◆ Supplied material:
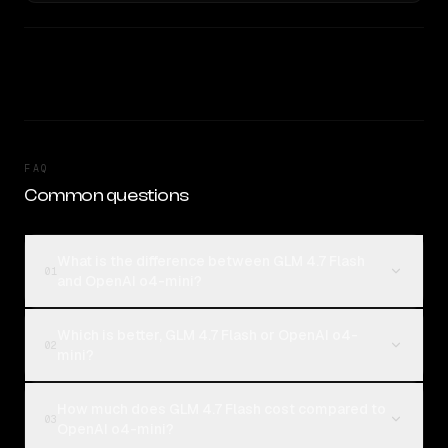
FAQ
Common questions
What is the difference between GLM 4.7 Flash
01
and OpenAI o4-mini?
Which is better, GLM 4.7 Flash or OpenAI o4-
02
mini?
How much does GLM 4.7 Flash cost compared to
03
OpenAI o4-mini?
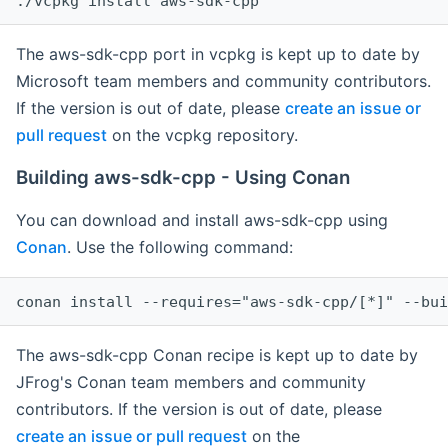
The aws-sdk-cpp port in vcpkg is kept up to date by
Microsoft team members and community contributors.
If the version is out of date, please
create an issue or
pull request
on the vcpkg repository.
Building aws-sdk-cpp - Using Conan
You can download and install aws-sdk-cpp using
Conan
. Use the following command:
The aws-sdk-cpp Conan recipe is kept up to date by
JFrog's Conan team members and community
contributors. If the version is out of date, please
create an issue or pull request
on the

◆ Exercise:
Print once more, exactly, the lines that start at the top of the records above and end at the line with "JFrog's Conan team members and community", skipping all pictures.

◆ Output below:
FAQ
Common questions
What is the difference between GLM 4.7 Flash
01
and OpenAI o4-mini?
Which is better, GLM 4.7 Flash or OpenAI o4-
02
mini?
How much does GLM 4.7 Flash cost compared to
03
OpenAI o4-mini?
The aws-sdk-cpp port in vcpkg is kept up to date by
Microsoft team members and community contributors.
If the version is out of date, please
create an issue or
pull request
on the vcpkg repository.
Building aws-sdk-cpp - Using Conan
You can download and install aws-sdk-cpp using
Conan
. Use the following command:
The aws-sdk-cpp Conan recipe is kept up to date by
JFrog's Conan team members and community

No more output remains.